**Source material:**
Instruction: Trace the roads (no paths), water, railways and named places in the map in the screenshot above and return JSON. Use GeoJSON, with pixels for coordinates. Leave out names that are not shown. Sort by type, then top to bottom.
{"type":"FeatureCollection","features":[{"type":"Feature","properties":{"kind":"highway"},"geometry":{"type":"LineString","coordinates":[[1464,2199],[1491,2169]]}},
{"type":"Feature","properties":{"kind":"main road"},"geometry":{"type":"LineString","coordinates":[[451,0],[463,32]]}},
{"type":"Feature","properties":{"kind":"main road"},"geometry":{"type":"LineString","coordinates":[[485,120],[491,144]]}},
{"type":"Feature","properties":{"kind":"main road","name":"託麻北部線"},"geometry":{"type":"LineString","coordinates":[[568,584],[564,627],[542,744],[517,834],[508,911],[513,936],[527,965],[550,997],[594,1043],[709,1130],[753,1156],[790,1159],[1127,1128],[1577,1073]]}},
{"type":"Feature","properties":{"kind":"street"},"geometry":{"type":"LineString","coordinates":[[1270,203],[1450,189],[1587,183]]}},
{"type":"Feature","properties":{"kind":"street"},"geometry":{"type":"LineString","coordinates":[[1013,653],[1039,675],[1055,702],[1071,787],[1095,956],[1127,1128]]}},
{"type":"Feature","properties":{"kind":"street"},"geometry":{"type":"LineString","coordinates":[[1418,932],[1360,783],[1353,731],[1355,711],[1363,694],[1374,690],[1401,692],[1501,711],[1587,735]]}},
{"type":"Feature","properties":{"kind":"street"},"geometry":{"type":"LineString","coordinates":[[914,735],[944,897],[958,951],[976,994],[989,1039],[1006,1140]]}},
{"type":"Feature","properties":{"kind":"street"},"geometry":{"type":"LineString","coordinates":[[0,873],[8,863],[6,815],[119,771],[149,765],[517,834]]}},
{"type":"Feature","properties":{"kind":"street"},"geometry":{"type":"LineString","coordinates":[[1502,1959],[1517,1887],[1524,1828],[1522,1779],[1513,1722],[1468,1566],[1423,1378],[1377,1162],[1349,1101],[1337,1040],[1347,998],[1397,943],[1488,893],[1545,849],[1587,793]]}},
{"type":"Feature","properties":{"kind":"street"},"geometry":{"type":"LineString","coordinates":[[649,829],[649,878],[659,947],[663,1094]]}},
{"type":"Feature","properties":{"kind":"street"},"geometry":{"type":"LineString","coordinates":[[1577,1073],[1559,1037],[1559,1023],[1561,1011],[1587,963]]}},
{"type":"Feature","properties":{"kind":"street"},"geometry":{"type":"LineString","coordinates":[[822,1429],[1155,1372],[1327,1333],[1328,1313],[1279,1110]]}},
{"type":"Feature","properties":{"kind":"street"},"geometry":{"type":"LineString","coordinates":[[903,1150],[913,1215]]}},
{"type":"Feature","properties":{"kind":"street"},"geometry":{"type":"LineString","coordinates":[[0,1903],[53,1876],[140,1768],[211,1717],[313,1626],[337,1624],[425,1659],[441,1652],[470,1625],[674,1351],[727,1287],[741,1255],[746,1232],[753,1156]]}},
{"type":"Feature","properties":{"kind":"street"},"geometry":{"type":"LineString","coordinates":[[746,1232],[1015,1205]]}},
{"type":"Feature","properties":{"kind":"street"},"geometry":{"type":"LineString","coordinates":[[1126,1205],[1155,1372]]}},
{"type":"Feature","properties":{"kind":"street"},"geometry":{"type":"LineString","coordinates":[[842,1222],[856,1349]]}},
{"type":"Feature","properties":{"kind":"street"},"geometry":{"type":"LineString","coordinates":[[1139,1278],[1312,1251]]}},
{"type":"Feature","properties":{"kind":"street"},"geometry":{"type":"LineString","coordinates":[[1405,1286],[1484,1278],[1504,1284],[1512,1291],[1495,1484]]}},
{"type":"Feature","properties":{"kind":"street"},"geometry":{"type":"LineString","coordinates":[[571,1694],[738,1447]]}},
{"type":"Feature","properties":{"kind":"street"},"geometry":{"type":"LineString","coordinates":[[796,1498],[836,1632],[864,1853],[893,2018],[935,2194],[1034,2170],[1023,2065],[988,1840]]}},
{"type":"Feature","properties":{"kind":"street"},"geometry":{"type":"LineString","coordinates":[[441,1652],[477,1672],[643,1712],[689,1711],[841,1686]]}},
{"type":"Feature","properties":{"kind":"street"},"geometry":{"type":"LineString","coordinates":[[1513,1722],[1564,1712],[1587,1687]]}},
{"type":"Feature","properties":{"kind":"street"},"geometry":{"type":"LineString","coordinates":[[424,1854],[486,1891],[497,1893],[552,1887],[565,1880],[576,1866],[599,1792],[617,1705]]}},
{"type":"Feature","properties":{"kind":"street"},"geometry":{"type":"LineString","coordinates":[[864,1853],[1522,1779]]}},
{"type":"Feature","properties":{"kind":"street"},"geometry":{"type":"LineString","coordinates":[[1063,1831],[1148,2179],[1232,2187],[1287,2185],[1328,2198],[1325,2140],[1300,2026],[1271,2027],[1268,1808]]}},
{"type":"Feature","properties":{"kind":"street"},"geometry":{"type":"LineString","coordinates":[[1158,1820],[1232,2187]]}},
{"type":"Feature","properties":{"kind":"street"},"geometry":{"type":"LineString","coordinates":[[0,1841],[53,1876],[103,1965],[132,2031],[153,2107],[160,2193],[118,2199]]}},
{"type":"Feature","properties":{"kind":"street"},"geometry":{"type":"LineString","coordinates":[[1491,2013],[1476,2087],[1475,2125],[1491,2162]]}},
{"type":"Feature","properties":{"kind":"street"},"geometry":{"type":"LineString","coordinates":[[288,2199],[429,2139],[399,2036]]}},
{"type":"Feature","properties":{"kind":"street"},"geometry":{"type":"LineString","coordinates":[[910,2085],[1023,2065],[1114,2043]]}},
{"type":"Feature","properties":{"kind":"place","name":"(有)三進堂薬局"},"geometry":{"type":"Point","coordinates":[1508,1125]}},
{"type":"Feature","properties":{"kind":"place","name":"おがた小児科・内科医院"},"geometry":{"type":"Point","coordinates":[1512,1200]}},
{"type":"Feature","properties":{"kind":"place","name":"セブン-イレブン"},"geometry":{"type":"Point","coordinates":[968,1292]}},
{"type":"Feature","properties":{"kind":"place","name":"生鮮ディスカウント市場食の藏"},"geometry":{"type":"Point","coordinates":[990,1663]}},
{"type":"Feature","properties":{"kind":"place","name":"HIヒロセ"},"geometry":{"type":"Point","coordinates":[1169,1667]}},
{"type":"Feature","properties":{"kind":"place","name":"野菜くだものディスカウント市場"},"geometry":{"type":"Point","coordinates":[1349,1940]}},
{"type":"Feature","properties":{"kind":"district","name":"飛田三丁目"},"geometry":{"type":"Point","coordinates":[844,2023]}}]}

**What is required:**
Search the entries above for the word "main", and copy every line where it occurs.

**Your solution:**
{"type":"Feature","properties":{"kind":"main road"},"geometry":{"type":"LineString","coordinates":[[451,0],[463,32]]}},
{"type":"Feature","properties":{"kind":"main road"},"geometry":{"type":"LineString","coordinates":[[485,120],[491,144]]}},
{"type":"Feature","properties":{"kind":"main road","name":"託麻北部線"},"geometry":{"type":"LineString","coordinates":[[568,584],[564,627],[542,744],[517,834],[508,911],[513,936],[527,965],[550,997],[594,1043],[709,1130],[753,1156],[790,1159],[1127,1128],[1577,1073]]}},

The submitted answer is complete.